= Gaius Oppius Sabinus Julius Nepos Manius Vibius Sollemnis Severus =

2nd century Roman senator, consul and provincial governor

Gaius Oppius Sabinus Julius Nepos Manius Vibius Sollemnis Severus was a Roman senator, who was active during the reign of Hadrian. He was suffect consul in an undetermined nundinium between AD 130 and 138. He is known entirely from a dedication on a statue base from Auximum (near Ancona), erected to honor him as the city's patron.

Although the inscription provides a straightforward cursus honorum, the career of Oppius Sabinus remains enigmatic. He was adlected into the Senate by the emperor Hadrian inter tribunicos, or as having held the magistracy of plebeian tribune, which was followed by his tenure as peregrine praetor, elected as the candidate of the same emperor; these two offices, demonstrating the favor of that emperor, obviously are dated before Hadrian's death in the year 138. After completing his term as praetor, Oppius Sabinus was selected as the legatus proconsulis or assistant to the governor of Hispania Baetica, a post commonly held for one year. He returned to Rome, where he was appointed curator of a number of roads: the viae Clodia, Annia, Cassia, Cimina, tria Trajanarum, and Amerina. These comprised the network covering Italy, and his supervision of them occupied his time for two years. Then he accepted a commission as legatus legionis or commander of the Legio XI Claudia, then stationed at Durostorum (Silistra) on the Danube, which kept him from Rome for three years. Oppius Sabinus received another appointment, this time as governor of the imperial province of Lusitania, which was commonly held also for three years. His last praetorian office was from the sortition, which awarded him the governorship of the public province of Hispania Baetica. It is thought his consulate followed immediately after this last governorship.

== Discussion ==
A number of details in his cursus honorum merit discussion. First, his origins. It is tempting to identify this Oppius Sabinus as the son of the consul of the year 84, Gaius Oppius Sabinus, who was killed by the Dacians the following year. The filiation of the younger Oppius Sabinus, "C.f." or "Gaius filius", supports this surmise. The name elements "Julius Nepos" could refer to his maternal grandfather. And the last four elements of his name, "Manius Vibius Sollemnis Severus" could come from the man who adopted Oppius Sabinus after his father's death and raised him. However, the primary objection to this surmise is that were the younger Oppius Sabinus the son of the consul of 84, he would have been considered a nobiles, or member of the Senatorial class, and not in need of being adlected into the Senate. Further, there is no record of either a Julius Nepos or Manius Vibius Sollemnis Severus living at the appropriate time. One could argue further that both men were of the equestrian class, which would explain their obscurity, but this verges on special pleading. The only safe inference from his name is that the young Oppius Sabinus was a native of the countryside near Rome, as were many of the Oppii Sabini.

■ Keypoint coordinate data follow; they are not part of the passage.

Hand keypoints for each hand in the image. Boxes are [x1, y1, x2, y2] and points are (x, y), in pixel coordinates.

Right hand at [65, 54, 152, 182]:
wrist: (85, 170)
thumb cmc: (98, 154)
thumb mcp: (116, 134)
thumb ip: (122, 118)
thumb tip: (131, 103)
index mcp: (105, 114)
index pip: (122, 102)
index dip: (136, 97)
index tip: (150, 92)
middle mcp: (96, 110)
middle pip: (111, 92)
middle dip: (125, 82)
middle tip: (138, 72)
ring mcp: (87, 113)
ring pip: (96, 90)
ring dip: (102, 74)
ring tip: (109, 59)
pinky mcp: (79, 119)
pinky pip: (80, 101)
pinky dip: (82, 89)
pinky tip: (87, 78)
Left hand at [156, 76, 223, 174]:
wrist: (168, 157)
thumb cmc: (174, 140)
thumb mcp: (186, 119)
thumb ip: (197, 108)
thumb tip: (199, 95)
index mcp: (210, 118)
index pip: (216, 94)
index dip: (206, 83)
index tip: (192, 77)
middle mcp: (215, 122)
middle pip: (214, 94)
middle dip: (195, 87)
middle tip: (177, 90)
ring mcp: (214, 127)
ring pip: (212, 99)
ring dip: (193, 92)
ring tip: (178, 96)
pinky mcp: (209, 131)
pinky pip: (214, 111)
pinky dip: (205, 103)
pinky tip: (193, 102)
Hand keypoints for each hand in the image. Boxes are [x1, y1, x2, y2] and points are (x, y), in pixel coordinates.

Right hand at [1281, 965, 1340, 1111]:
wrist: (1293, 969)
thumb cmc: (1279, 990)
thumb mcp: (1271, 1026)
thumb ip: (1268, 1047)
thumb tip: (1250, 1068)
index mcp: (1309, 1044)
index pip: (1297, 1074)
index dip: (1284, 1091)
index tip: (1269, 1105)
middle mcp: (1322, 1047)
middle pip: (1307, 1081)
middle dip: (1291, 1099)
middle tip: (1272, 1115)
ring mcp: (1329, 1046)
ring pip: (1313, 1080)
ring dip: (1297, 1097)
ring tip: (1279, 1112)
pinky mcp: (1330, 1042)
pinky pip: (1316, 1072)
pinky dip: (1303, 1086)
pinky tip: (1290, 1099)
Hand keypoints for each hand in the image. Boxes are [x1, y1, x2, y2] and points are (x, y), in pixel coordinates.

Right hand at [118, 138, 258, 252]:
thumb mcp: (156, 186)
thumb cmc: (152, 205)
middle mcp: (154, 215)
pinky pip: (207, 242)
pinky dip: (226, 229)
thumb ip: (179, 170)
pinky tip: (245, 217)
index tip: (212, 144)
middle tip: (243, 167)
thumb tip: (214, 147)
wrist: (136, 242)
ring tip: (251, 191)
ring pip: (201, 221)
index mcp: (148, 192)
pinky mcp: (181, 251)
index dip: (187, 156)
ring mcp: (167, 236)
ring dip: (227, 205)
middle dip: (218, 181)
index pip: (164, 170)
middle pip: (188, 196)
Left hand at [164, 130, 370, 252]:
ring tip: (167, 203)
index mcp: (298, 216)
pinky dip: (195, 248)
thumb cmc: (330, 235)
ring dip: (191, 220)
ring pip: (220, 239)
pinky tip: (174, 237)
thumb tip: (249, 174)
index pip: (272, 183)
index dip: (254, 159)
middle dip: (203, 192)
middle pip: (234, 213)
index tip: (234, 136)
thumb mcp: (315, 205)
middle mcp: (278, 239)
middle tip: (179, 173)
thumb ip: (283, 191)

As for the dates of his career, little improvement can be made on the conclusion originally offered by Attilio Degrassi and since accepted by Géza Alföldy that Oppius Sabinus acceded to the consulate between the years 130 and 138. The time required to pass through all of the offices and appointments following his praetorship would take at a minimum 10 years: assuming Hadrian promoted him to the Senate immediately after his own elevation to emperor in 118, and add a year for his praetorship, Oppius Sabinus would have been legatus to the governor of Baetica in 120/121 (whose identity we do not know), and consul no earlier than the year 130. The terminus ante quem of 138 is the year Hadrian died, for in the inscription he is referred to in a manner to suggest this emperor was still alive.

None of the men who are known to have governed Lusitania and Baetica between the years 125 and 138 have been precisely dated, so this information does not help us narrow the dates of his career. That all of the consuls for the years 133, 134 and 135 are known does offer some help, for clearly Oppius Sabinus could not have been consul in those years. Beyond this we cannot go.

Needless to say, his life is a blank after his consulship.